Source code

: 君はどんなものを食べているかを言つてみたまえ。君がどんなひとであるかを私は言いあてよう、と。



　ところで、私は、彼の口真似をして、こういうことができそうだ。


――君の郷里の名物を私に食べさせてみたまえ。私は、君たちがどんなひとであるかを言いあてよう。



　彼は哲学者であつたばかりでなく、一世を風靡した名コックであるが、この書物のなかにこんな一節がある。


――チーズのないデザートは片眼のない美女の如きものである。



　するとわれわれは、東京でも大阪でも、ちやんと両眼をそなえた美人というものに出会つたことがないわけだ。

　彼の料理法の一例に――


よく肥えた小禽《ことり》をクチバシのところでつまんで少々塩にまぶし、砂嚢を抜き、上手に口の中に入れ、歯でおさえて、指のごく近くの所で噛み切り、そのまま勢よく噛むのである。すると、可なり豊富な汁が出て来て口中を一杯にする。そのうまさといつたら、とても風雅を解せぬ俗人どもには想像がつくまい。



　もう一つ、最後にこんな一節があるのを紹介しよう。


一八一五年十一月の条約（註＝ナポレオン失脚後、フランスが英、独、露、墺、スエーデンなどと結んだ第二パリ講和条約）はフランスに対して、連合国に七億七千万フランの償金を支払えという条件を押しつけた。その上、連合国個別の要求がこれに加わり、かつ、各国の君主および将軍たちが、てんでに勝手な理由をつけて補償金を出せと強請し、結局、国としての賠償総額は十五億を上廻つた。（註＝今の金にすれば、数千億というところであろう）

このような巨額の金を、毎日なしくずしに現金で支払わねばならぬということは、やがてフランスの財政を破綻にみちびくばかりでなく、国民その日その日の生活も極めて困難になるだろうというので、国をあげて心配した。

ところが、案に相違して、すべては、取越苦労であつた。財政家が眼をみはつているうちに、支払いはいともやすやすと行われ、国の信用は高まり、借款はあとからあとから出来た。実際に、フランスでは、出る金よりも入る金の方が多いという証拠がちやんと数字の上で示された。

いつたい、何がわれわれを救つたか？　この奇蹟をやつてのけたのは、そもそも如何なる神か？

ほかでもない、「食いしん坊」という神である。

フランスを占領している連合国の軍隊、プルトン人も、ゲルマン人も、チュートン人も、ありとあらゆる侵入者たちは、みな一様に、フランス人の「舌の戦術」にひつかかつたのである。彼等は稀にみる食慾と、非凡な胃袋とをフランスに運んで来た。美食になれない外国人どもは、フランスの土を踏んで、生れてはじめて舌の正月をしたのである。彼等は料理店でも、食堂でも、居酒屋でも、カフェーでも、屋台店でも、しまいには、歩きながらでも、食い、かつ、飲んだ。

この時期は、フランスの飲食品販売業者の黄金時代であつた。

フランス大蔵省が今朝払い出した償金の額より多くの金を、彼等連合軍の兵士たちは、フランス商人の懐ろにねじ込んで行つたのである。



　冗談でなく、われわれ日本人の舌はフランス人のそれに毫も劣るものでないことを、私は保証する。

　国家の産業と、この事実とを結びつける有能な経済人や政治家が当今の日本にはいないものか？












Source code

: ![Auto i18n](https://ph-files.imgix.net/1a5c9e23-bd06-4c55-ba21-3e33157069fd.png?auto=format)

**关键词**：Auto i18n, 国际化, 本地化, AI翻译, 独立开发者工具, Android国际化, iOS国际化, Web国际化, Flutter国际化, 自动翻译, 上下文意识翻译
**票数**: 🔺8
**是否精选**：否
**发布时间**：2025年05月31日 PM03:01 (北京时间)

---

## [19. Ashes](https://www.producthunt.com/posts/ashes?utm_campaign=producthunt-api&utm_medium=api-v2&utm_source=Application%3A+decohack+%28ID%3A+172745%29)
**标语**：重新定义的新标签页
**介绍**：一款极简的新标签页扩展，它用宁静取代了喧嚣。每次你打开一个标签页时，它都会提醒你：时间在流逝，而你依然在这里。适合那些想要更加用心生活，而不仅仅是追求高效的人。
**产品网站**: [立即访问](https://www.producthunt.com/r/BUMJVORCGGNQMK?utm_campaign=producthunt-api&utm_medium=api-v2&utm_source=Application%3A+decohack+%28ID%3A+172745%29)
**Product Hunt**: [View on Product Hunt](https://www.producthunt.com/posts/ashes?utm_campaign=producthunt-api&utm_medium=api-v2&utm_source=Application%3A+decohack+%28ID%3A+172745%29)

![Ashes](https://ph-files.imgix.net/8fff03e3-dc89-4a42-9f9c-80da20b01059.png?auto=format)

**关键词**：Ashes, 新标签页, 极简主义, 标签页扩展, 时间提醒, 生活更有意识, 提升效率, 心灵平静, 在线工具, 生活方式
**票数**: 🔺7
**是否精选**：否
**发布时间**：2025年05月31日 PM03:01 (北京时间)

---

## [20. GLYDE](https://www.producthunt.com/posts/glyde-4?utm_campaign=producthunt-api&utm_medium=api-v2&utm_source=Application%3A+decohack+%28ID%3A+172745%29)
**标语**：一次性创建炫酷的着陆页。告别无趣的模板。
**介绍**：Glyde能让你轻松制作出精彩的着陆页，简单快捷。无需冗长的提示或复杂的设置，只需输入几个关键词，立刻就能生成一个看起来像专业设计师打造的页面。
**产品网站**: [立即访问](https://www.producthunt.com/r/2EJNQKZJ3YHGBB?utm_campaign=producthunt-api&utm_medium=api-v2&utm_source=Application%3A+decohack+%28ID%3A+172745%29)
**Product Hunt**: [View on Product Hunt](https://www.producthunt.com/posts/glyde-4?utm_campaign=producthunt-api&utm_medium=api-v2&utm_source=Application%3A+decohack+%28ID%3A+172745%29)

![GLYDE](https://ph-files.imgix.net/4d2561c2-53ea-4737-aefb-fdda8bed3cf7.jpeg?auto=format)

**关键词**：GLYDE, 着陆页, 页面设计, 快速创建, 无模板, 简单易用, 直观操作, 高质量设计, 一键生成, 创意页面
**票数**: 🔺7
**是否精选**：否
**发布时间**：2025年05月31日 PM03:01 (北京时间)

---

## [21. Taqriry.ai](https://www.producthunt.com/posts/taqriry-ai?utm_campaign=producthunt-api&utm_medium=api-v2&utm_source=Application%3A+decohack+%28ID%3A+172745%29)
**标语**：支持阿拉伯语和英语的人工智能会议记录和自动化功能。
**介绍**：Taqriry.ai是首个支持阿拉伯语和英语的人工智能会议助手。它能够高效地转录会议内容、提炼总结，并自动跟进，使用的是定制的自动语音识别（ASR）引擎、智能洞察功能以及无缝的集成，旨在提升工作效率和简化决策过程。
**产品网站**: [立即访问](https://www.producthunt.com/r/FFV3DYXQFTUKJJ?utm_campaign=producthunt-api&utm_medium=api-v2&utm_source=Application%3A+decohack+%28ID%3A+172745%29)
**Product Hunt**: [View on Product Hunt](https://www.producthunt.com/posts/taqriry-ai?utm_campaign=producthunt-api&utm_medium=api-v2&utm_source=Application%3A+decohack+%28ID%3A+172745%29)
────────────────────────────────────────
Identify each line of the listing that contains the string "format", treating uppercase and lowercase as different, and copy every such line.

§ **ANSWER BELOW**
: ![Auto i18n](https://ph-files.imgix.net/1a5c9e23-bd06-4c55-ba21-3e33157069fd.png?auto=format)
![Ashes](https://ph-files.imgix.net/8fff03e3-dc89-4a42-9f9c-80da20b01059.png?auto=format)
![GLYDE](https://ph-files.imgix.net/4d2561c2-53ea-4737-aefb-fdda8bed3cf7.jpeg?auto=format)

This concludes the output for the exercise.